Kontentasi Dua Perempuan dalam Memperebutkan Peran Ibu di Masa Order Baru dalam Novel Dua Ibu

Share on facebook
Share on google
Share on twitter
Share on linkedin
Foto by Cerita Perjalanan Kita

Novel yang ditulis oleh Arswendo Atmowiloto yang berjudul Dua Ibu pertama kali diterbitkan pada tahun 1980. Novel ini sukses meraih penghargaan sebagai Juara Pertama di Yayasan Buku Utama pada tahun 1981 sebagai karya fiksi terbaik dan diterbitkan kembali pada tahun 2009. Berlatar belakang di kota Solo dan Jakarta, dimana Solo digambarkan sebagai kota yang terkenal sebagai pusat tradisi beserta sejarah dan budaya Jawa sedangkan Jakarta digambarkan sebagai Ibu Kota yang sedang berkembang pada masa rezim Orde Baru.

Peran menjadi seorang Ibu pada masa rezim Orde Baru mencerminkan bagaimana tradisi dan modernitas di gambarkan di Jawa pada tahun 1980. Ibu mewakili tradisi yang telah dibentuk oleh lingkungan budaya dan tradisional di Solo, Jawa Tengah. Sementara itu, Tante Mirah mewakili modernitas yang sedang terjadi di Jakarta, kota dimana Tante Mirah berhasil menjadi kaya dan sukses Bersama suaminya.

Novel ini menghadirkan sosok dua ibu yang berusaha mengambil peran sebagai seorang ibu untuk seorang putra, bernama Mamid. Tante Mirah yang melahirkan Mamid, namun Mamid dirawat dan dibesarkan oleh ibu angkatnya, yang kemudian dia panggil Ibu. Menjadi seorang Ibu yang sesungguhnya bagi Mamid menjadi peran yang diperebutkan oleh Ibu dan juga Tante Mirah.

Menjadi ibu yang baik bukan hanya tentang melahirkan anak-anak yang sehat secara jasmani, tetapi juga bagaimana mencintai, merawat, serta bertanggung jawab terhadap jiwa anak anak dan terlebih terhadap diri mereka sendiri. Faktor keuangan selain memegang peran yang penting ternyata juga memberikan dampak yang cukup besar. Ibu rela mengunakan harta serta uangnya untuk memenuhi semua kebutuhan anak angkatnya. Selama krisis keuangan, Ibu memilih untuk memperjuangkan nasib anak-anaknya dengan membayar biaya pendidikan, kebutuhan untuk hidup sehari sehari, sampai menyelenggarakan acara khitan dan juga pernikahan. Setelah itu, Ibu juga harus mengambil alih peran ayah yang telah meninggal. Hal ini tentu tidak mudah bagi Ibu. Disini Ibu digambarkan sebagai wanita tanpa pamrih dan selalu tulus demi anak anaknya.

[Data yang Diberikan]
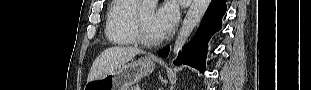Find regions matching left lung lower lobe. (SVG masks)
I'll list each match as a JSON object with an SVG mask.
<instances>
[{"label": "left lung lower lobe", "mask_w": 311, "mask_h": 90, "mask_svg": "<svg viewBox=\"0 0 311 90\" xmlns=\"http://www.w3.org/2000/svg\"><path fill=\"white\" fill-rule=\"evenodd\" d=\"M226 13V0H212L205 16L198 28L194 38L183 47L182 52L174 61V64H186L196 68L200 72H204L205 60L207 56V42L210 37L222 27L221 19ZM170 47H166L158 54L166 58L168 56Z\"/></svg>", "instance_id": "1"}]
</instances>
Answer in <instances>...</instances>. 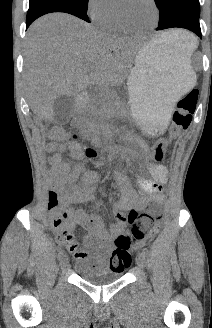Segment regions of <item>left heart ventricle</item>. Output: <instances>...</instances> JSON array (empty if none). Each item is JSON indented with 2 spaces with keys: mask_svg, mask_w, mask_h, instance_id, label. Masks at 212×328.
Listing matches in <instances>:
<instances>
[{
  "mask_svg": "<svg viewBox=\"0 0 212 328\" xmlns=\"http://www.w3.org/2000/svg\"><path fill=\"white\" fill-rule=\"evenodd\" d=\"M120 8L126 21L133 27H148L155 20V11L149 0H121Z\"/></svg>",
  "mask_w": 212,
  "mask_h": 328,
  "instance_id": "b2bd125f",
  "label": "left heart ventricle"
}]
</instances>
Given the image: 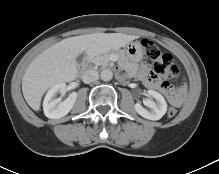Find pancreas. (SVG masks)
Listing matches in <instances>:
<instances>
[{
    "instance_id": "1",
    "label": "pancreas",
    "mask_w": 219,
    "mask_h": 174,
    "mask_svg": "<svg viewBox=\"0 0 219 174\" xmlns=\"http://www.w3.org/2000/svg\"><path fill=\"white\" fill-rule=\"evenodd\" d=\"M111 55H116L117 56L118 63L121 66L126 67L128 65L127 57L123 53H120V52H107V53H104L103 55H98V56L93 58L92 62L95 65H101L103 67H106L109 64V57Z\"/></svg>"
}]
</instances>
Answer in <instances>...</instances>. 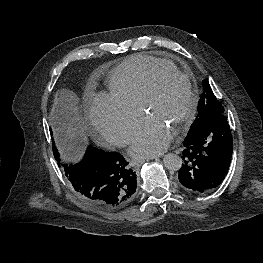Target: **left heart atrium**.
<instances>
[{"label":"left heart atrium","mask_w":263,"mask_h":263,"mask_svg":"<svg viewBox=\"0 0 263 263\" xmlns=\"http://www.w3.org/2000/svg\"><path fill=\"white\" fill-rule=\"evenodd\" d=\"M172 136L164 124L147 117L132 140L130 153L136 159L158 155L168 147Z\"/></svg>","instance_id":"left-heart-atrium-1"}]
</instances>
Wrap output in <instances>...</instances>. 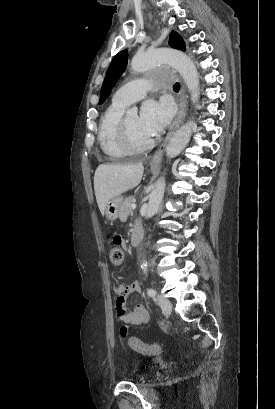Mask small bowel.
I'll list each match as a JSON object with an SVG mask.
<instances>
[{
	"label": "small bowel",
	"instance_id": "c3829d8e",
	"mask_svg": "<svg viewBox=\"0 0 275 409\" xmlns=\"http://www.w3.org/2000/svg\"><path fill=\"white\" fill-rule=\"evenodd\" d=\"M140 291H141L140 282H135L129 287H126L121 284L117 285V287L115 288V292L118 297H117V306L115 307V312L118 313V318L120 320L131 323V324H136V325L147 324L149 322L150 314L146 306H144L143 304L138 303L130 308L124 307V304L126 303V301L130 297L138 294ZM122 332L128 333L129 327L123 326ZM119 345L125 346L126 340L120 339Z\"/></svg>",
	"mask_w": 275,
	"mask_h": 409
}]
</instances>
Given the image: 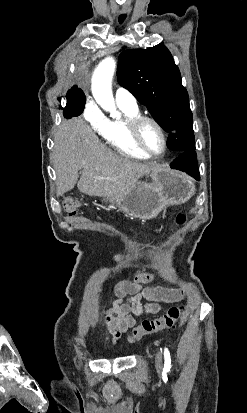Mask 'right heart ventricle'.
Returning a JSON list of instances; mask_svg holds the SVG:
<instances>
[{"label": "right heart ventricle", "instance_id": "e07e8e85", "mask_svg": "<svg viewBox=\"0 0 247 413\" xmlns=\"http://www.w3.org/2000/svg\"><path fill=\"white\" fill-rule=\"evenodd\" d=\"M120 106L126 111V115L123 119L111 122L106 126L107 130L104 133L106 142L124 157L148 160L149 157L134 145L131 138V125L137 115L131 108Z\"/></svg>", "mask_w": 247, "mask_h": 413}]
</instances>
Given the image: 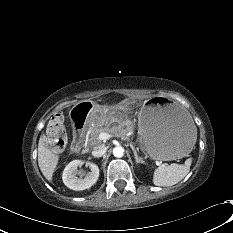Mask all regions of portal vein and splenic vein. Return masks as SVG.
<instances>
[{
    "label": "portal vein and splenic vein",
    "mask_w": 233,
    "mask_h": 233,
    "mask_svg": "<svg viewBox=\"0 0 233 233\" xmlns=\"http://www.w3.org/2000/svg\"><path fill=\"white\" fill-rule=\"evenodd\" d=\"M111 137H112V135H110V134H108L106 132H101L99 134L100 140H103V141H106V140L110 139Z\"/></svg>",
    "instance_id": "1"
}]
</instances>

[Ketentuan Tugas 1] Menurut ulasan tentang novel Dua Ibu, di kota mana Tante Mirah berhasil menjadi kaya dan sukses bersama suaminya?
[Ketentuan Tugas 2] Teruskan ulasan tentang novel Dua Ibu mulai dari sesudah kalimat terakhirnya.
Data tersebut tidak dipakai sama sekali.

[Jawaban yang Diharapkan 1] Di Jakarta.

[Jawaban yang Diharapkan 2]
Sedangkan karakter Tante Mirah begitu bertentangan dengan Ibu. Tante Mirah begitu dekat dengan modernitas. Dia cerdas, istimewa dan berpendidikan. Jakarta sebagai Ibu Kota adalah kota impian karena disitu dia bisa mewujudkan keinginannya. Dia rela meninggalkan Solo dan pindah ke Jakarta dikarenakan di Jakarta adalah tempat yang cocok untuk meraih mimpinya dan merubah hidupnya menjadi lebih baik dari pada di Solo. Tentu saja pilihannya akan membuatnya meninggalkan anaknya. Tante Mirah dan Oom Bong pada akhirnya berhasil meraih mimpi mereka dan memutuskan tinggal di Jakarta di salah satu kawasan tanpa nama yang membuat mereka tidak mempunyai kewajiban untuk mengenal dan menghormati tetangganya. Sehingga terkesan lebih individual dan sedikit meninggalkan tradisi serta budaya. Karakter Tante Mirah menggambarkan moderinitas yang sedang muncul dan terus berkembang di kota besar pada era Orde Baru.

Di novel ini seorang Ibu harus memilih diantara tetap tinggal di Solo dan merawat anak atau pindah ke Jakarta demi hidup yang lebih baik. Pilihan yang diambil pun akan memberikan hasil dan konsekuensi yang berbeda serta tidak mudah bagi keduanya. Ada banyak pengorbanan dan juga rasa sakit didalamnya. Tradisi serta budaya atau modernitas. Sebuah perebutan yang terjadi antara Ibu dan Tante Mirah. Ibu yang patuh serta mengikuti nilai nilai yang telah ada sejak zaman nenek moyang dan turun temurun dilestarikan oleh generasi yang selanjutnya, atau Tante Mirah yang mengikuti gelombang baru yang bernama modernitas yang ada pada masa Orde Baru demi kehidupan yang mapan dan sukses di Jakarta.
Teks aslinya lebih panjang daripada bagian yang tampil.